- YOUR ASSIGNMENT: From the opening line of the records through the line bearing "papillary adenocarcinoma stained", set down every line exactly.

##### EXERCISE MATERIALS #####

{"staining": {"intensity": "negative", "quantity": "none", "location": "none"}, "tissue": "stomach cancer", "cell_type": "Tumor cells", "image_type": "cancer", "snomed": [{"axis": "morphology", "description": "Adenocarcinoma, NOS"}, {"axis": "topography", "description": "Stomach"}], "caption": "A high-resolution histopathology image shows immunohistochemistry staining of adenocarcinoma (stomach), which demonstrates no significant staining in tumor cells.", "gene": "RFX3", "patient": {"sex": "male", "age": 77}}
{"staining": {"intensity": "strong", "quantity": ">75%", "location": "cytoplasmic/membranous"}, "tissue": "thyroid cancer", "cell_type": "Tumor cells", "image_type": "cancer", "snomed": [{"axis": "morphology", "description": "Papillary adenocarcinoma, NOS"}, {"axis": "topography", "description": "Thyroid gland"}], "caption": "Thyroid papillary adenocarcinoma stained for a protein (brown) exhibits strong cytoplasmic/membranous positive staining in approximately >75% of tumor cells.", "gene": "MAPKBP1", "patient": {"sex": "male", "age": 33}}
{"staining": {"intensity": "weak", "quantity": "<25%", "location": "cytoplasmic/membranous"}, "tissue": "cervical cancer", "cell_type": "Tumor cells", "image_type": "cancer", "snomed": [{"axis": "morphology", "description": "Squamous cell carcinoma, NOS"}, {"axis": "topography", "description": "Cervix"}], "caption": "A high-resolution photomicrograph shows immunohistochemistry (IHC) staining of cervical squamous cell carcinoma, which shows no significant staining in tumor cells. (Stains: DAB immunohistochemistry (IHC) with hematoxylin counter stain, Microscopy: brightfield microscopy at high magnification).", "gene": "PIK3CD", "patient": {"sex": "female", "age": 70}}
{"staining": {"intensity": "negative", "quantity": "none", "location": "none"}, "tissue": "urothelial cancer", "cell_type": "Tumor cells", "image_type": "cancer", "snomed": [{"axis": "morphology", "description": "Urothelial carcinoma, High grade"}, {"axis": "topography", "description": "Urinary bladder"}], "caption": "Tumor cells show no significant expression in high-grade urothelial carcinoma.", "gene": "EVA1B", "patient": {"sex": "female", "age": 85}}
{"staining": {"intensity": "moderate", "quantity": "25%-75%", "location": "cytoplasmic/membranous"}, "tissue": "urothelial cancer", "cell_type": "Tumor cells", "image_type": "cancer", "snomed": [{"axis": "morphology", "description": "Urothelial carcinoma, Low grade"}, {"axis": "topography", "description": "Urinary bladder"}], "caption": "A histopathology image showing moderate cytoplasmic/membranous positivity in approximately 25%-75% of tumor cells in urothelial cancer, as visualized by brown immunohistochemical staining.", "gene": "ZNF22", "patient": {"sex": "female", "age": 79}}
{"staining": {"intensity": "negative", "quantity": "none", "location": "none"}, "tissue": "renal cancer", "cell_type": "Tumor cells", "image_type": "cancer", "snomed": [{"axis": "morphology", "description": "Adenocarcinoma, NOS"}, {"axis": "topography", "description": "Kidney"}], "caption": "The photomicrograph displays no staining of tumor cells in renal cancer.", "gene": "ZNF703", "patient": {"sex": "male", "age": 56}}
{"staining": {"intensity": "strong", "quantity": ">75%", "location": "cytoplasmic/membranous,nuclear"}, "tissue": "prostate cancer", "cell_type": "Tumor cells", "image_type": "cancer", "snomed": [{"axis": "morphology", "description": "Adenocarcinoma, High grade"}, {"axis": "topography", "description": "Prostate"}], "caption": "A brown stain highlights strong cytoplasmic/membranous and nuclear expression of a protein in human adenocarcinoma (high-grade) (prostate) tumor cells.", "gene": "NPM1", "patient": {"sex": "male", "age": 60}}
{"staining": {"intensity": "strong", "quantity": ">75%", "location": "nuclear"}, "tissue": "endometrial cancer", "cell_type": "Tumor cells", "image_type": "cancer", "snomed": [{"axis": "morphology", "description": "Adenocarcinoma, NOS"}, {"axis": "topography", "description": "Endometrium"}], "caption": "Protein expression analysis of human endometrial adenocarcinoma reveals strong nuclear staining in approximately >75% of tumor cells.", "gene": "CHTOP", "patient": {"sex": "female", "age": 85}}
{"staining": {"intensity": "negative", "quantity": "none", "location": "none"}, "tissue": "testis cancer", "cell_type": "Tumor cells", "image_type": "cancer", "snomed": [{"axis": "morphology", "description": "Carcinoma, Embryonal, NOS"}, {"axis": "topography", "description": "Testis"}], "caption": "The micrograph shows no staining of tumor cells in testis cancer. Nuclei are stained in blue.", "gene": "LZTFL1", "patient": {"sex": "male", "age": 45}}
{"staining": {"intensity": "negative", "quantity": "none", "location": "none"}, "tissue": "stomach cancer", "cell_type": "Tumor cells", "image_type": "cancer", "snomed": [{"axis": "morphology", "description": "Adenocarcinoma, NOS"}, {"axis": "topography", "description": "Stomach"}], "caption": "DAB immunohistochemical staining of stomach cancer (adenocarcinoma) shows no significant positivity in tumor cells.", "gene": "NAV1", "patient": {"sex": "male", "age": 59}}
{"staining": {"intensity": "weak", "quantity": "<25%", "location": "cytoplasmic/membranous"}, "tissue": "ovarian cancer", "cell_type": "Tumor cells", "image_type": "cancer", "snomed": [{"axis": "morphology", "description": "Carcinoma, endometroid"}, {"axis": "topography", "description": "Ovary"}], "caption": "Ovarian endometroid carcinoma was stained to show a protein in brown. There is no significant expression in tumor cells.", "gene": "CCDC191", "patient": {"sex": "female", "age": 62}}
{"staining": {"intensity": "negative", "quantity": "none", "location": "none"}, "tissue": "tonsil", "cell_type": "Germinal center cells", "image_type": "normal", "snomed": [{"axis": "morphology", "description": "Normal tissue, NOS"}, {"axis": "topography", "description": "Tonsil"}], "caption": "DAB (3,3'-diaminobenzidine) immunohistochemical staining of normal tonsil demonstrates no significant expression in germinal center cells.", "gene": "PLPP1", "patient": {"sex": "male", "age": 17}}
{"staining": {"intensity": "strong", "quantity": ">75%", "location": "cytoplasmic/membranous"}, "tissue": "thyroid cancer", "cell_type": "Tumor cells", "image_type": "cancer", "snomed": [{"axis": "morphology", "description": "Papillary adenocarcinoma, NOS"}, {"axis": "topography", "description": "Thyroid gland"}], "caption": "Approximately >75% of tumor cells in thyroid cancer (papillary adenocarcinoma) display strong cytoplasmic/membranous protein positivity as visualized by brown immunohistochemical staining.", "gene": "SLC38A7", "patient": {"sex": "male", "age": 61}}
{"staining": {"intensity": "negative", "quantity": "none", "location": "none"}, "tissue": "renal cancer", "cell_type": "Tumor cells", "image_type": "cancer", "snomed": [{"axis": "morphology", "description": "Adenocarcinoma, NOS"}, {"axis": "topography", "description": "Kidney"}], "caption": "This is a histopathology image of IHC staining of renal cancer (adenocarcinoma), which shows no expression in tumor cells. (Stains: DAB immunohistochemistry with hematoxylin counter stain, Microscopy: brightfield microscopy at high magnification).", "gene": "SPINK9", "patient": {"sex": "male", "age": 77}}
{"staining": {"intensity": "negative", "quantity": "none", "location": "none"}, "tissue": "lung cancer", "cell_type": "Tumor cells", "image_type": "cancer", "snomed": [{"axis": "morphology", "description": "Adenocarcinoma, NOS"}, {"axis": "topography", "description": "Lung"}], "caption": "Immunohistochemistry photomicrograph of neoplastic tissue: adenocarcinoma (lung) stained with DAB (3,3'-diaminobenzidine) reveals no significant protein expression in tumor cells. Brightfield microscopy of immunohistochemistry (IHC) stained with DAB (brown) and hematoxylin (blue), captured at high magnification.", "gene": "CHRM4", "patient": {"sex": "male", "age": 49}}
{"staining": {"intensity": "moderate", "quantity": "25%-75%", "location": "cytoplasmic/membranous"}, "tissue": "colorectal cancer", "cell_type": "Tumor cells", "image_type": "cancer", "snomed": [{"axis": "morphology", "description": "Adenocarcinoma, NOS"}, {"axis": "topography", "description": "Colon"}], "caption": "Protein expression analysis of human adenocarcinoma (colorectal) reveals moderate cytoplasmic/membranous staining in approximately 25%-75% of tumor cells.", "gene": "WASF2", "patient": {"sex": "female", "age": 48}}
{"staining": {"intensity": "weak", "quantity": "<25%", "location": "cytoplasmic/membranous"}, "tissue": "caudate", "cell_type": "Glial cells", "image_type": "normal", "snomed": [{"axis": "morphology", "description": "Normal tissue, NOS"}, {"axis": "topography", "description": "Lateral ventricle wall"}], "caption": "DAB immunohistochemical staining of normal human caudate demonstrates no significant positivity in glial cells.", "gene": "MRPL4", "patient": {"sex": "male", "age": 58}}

#####

- EXERCISE RESULT:
{"staining": {"intensity": "negative", "quantity": "none", "location": "none"}, "tissue": "stomach cancer", "cell_type": "Tumor cells", "image_type": "cancer", "snomed": [{"axis": "morphology", "description": "Adenocarcinoma, NOS"}, {"axis": "topography", "description": "Stomach"}], "caption": "A high-resolution histopathology image shows immunohistochemistry staining of adenocarcinoma (stomach), which demonstrates no significant staining in tumor cells.", "gene": "RFX3", "patient": {"sex": "male", "age": 77}}
{"staining": {"intensity": "strong", "quantity": ">75%", "location": "cytoplasmic/membranous"}, "tissue": "thyroid cancer", "cell_type": "Tumor cells", "image_type": "cancer", "snomed": [{"axis": "morphology", "description": "Papillary adenocarcinoma, NOS"}, {"axis": "topography", "description": "Thyroid gland"}], "caption": "Thyroid papillary adenocarcinoma stained for a protein (brown) exhibits strong cytoplasmic/membranous positive staining in approximately >75% of tumor cells.", "gene": "MAPKBP1", "patient": {"sex": "male", "age": 33}}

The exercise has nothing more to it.